▶ Instrucción de trabajo:
Retoma, por favor, el texto sobre las críticas de la UEFA a la conducción de la FIFA y continúalo a partir de su última oración.

▶ Fragmento para revisar:

_ _ _ _ _

El fuerte cuestionamiento a la conducción de FIFA
La UEFA no se limitó a celebrar el retiro de FIFA Forward Enterprise. También puso bajo la lupa la conducción de Infantino y aseguró que el episodio provocó una pérdida de confianza dentro del fútbol internacional.
La confederación anunció que trabajará junto a sus asociaciones miembro y otras organizaciones para revisar cómo se gestó el proyecto y evaluar mecanismos que impidan que una situación similar vuelva a repetirse.
La conclusión fue contundente en el mensaje que publicó en su página web: “La actual conducción de la FIFA no solo perdió la confianza de la UEFA, sino también la de buena parte de la familia del fútbol”.
El proyecto ya había encontrado resistencia en distintos sectores. UEFA, Concacaf y la Confederación Asiática de Fútbol (AFC) habían expresado su rechazo, mientras que la falta de respaldo de Conmebol terminó de complicar el escenario para FIFA y contribuyó a la decisión de retirar definitivamente la propuesta.
Las promesas de Infantino que la UEFA volvió a recordar
Uno de los puntos más fuertes del comunicado europeo fue la referencia a las promesas realizadas por Infantino cuando asumió la presidencia de FIFA en 2016. La UEFA recordó que el dirigente suizo había planteado como objetivos una mayor transparencia y una utilización de los recursos económicos del organismo destinada al desarrollo del fútbol.

_ _ _ _ _

Registros tomados de un conjunto de datos
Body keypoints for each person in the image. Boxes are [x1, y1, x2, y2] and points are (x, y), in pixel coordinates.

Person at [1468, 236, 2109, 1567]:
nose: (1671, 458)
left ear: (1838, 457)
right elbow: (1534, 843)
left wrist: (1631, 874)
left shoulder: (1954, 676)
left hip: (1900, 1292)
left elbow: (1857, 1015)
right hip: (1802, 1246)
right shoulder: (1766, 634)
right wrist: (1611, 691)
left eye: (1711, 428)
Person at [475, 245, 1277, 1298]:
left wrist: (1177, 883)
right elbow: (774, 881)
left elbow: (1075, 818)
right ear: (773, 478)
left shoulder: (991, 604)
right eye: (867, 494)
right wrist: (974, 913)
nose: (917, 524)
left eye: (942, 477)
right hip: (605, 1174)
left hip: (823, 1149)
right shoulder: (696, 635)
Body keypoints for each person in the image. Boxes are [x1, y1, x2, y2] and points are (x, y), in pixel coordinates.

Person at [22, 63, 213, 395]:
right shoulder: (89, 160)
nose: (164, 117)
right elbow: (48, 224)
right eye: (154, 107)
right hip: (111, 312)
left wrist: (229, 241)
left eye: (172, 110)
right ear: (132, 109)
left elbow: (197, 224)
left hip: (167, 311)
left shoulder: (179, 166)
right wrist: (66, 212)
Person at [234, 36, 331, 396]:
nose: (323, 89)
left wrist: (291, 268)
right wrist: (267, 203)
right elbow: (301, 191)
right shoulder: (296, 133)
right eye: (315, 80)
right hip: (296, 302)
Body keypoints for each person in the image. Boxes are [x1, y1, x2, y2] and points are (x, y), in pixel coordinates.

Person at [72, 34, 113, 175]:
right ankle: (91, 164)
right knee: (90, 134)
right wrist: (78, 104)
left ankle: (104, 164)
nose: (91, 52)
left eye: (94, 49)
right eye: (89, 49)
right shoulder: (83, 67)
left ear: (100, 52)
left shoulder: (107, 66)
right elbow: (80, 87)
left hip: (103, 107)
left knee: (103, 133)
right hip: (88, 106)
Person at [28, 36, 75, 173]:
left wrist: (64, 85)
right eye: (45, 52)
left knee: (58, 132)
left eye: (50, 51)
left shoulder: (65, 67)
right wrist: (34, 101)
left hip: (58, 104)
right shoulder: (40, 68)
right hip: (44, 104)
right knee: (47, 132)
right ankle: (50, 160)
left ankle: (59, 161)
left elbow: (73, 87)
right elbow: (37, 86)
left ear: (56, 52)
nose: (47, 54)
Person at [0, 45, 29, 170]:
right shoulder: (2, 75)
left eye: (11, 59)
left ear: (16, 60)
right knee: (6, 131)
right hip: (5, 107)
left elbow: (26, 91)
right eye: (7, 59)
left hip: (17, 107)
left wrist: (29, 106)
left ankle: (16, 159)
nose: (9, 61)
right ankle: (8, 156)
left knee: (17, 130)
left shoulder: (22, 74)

_ _ _ _ _

▶ Resultado de la tarea:
Según la confederación, el proyecto FIFA Forward Enterprise estuvo muy lejos de esos principios. La UEFA cuestionó que el acuerdo haya sido elaborado a puertas cerradas y remarcó que FIFA cuenta con reservas superiores a los 5.000 millones de dólares.
Desde su perspectiva, esos fondos podrían utilizarse para impulsar el crecimiento del fútbol sin necesidad de recurrir a inversores privados ni ceder activos estratégicos.
UEFA propuso una alternativa al proyecto
Pese a la dureza de sus críticas, la UEFA dejó abierta una vía de diálogo con FIFA. La propuesta de la confederación europea consiste en fortalecer el programa FIFA Forward ya existente y utilizar parte de los recursos disponibles para impulsar el desarrollo del fútbol de base en los 211 países miembros de la organización.
“No hace falta vender las joyas de la familia para conseguirlo”, sostuvo la UEFA al defender esa alternativa. De esta manera, el organismo entiende que FIFA puede aumentar la inversión en el desarrollo del deporte sin abrir sus principales activos comerciales a capitales privados.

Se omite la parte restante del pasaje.